The wax worked and worked, and Antonio laid unconscious on the sofa.

The octopus let him stay where he was. He could see he was clearly sleeping, and it wouldn’t be a good host if it woke hm up. So it instead crawled towards the kitchen and started putting everything where it belonged. Had the house had a bedroom the octopus would’ve put the man there, but the house was currently waiting for the younger ones’ game of capture the walls to end, where it would get back the part of itself it had given them to play around. Then the bedroom would be back. Until then, well, it believed the sofa was comfortable enough.
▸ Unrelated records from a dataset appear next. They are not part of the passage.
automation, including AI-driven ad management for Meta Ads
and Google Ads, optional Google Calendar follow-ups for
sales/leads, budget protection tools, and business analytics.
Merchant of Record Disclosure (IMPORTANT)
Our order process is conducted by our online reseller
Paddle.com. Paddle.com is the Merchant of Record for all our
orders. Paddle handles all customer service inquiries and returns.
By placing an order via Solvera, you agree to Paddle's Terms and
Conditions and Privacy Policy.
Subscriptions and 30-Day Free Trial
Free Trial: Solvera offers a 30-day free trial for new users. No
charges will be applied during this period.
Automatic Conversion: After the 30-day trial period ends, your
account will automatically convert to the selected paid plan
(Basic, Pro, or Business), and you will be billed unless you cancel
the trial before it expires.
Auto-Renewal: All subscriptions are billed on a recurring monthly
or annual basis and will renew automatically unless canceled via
Slowly, the octopus began cleaning up the kitchen.

It was good, simple, work, and it had fun doing it.

Until the phone rang.

Reflections! It had forgotten that loud and obnoxious thing was in here! It should answer immediately, ‘less it wake up its guest.

A tentacle reached out to the positively ancient rotary phone and picked up the receiver.

“Blrlrlbblblrlrb?”

It asked.

A voice on the other side asked if it could kindly give a man called Antonio, who was supposedly in its house, some information.

The octopus wurbled in agreement.

It was told a set of words, which it promptly traduced from Bubble Speech to Shine, and was rapidly told more or less how the letters in italian were supposed to look like.

The octoups wrote everything down, then showed what it’d done to the phone, which agreed it was good enough. The thing on the other side thanked it for its kindness, complimented it on its good manners and its impeccable attitude as a host, and said goodbye.

The octopus was extremely happy and wiggled around in self satisfaction. Then it placed the message right on the table besides the sleeping man, which it now knew was called Antonio, and finished putting everything in place.

Now, time to go up and wait for the bedroom to come back. The house had given it a specific curfiew of [Incomprehensible].